» Parts of the exercise
1 – Answer these questions using the text about the "Fightworld" docuseries.
(a) Which fighting style does the text link to Israel?
(b) With whom did Frank Grillo talk about the series?
(c) What does Molly Wood ask Grillo in the question that opens the conversation?
2 – Carry the interview text about the "Fightworld" docuseries further, beginning after Molly Wood's question about what Frank Grillo likes so much about fighting.
#### Exercise text
"Fightworld," a new Netflix docuseries, explores different kinds of combat sports around the world. Fighting styles, like Muay Thai in Thailand and Krav Maga in Israel, were shaped in part by the economies of the places they developed in. Frank Grillo, creator and host of the show, is an actor known best for his roles in "The Purge," "The Grey" and the Marvel Cinematic Universe, describes himself a "lifelong fight enthusiast." He talked with Marketplace’s Molly Wood about the series, the waning popularity of boxing in the United States and Stan Lee. The following is an edited transcript of their conversation.
Molly Wood: So you are clearly delighted throughout the series so many times to be interacting with these trainers and these boxers that you clearly admire. What is it that you like so much about fighting?
########
#### Dataset
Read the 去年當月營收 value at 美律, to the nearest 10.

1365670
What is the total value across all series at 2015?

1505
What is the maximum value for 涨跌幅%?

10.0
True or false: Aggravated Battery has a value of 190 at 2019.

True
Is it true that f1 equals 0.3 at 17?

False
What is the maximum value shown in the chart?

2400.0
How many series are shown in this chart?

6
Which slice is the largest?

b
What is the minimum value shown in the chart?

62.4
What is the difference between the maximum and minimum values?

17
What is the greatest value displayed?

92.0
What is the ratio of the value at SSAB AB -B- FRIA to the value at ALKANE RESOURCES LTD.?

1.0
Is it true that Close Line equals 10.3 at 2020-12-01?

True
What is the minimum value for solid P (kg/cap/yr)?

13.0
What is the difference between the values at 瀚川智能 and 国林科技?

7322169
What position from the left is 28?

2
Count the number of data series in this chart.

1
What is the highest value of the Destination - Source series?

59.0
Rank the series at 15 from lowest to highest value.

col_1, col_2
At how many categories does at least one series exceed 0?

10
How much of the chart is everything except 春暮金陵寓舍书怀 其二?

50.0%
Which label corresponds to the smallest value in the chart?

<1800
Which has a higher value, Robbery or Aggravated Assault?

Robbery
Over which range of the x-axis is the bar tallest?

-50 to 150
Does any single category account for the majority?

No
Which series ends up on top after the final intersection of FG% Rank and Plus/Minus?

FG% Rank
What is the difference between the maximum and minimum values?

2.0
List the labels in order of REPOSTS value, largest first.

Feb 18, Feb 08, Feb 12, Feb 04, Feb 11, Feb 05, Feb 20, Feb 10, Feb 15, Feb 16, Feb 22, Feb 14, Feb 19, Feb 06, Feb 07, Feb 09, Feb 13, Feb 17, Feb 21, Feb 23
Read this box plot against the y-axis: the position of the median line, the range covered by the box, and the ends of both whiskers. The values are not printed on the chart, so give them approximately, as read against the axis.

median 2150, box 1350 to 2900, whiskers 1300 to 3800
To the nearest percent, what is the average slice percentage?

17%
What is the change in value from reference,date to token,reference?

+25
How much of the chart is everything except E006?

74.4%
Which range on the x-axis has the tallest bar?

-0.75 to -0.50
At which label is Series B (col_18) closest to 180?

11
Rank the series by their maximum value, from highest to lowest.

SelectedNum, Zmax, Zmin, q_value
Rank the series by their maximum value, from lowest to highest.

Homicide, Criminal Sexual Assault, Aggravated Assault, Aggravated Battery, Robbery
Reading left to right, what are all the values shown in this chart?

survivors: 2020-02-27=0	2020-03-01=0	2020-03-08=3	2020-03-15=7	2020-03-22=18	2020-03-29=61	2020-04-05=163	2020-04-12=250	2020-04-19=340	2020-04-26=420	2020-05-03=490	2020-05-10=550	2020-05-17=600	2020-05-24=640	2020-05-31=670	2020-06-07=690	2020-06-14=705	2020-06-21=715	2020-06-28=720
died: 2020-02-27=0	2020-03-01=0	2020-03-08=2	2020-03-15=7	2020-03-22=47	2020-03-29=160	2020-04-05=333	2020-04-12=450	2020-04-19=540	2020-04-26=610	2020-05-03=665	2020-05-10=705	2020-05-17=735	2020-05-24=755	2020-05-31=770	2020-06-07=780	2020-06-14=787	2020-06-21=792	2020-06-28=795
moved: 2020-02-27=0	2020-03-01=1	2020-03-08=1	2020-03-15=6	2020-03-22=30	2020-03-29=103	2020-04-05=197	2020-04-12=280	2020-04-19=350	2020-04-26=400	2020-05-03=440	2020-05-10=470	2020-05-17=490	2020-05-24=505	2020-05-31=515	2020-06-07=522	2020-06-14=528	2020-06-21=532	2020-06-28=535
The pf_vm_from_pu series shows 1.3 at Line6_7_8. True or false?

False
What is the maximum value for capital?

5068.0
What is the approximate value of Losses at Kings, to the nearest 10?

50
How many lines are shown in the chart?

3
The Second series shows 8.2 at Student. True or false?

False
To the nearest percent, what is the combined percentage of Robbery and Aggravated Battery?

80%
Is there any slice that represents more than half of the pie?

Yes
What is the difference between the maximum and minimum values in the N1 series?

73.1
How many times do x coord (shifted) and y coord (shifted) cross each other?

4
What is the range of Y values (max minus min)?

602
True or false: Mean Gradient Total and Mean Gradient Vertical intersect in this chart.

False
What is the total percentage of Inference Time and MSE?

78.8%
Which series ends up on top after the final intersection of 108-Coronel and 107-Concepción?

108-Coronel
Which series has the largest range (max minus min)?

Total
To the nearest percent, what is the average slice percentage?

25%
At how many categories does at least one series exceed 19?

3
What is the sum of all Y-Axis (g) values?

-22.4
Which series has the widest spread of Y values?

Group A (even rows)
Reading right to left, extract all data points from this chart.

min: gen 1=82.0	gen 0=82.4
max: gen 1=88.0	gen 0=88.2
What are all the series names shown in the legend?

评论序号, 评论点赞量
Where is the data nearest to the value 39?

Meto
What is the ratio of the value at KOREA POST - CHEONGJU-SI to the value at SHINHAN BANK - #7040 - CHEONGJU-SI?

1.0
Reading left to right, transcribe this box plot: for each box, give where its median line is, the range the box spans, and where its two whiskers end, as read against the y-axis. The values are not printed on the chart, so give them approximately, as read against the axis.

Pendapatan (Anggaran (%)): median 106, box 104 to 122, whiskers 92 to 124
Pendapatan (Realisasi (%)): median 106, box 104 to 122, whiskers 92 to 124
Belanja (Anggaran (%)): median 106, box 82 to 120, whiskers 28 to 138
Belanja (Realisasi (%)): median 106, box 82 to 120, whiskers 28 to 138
########
» Answers for the tasks
1 –
(a) Krav Maga
(b) Marketplace's Molly Wood
(c) She asks what it is that he likes so much about fighting.

2 –
Frank Grillo: I think most of all it is the camaraderie, the brother and sisterhood of fighting. It kind of transcends race and religion and economic background, and you know, fighting is about truth. One place in the world you can't make believe is in a ring or in a cage or on a mat. And so you know it's an honest, authentic pursuit of something that is primordial. And we all have it in us.
Wood: I mean, in this series, it seems very clear that the economics of the places that you visited have really shaped the fight cultures there.
Grillo: Yes. Absolutely. Any true fight culture, whether it's Julio Cesar Chavez, one of the greatest boxers out of Mexico of all time, or one of the warriors in Africa or Buakaw, who is the greatest Muay Thai fighter in Thailand, they all came from the same thing, which was extreme levels of poverty. And they were fighting not for fame at the time, they're literally fighting for their lives and for the lives of their families.
Wood: It's interesting because it feels like a little bit of a mixed message, right? On the one hand, you're saying that it's beauty and camaraderie. On the other hand, there's a bit of a message that fighting can come from desperation.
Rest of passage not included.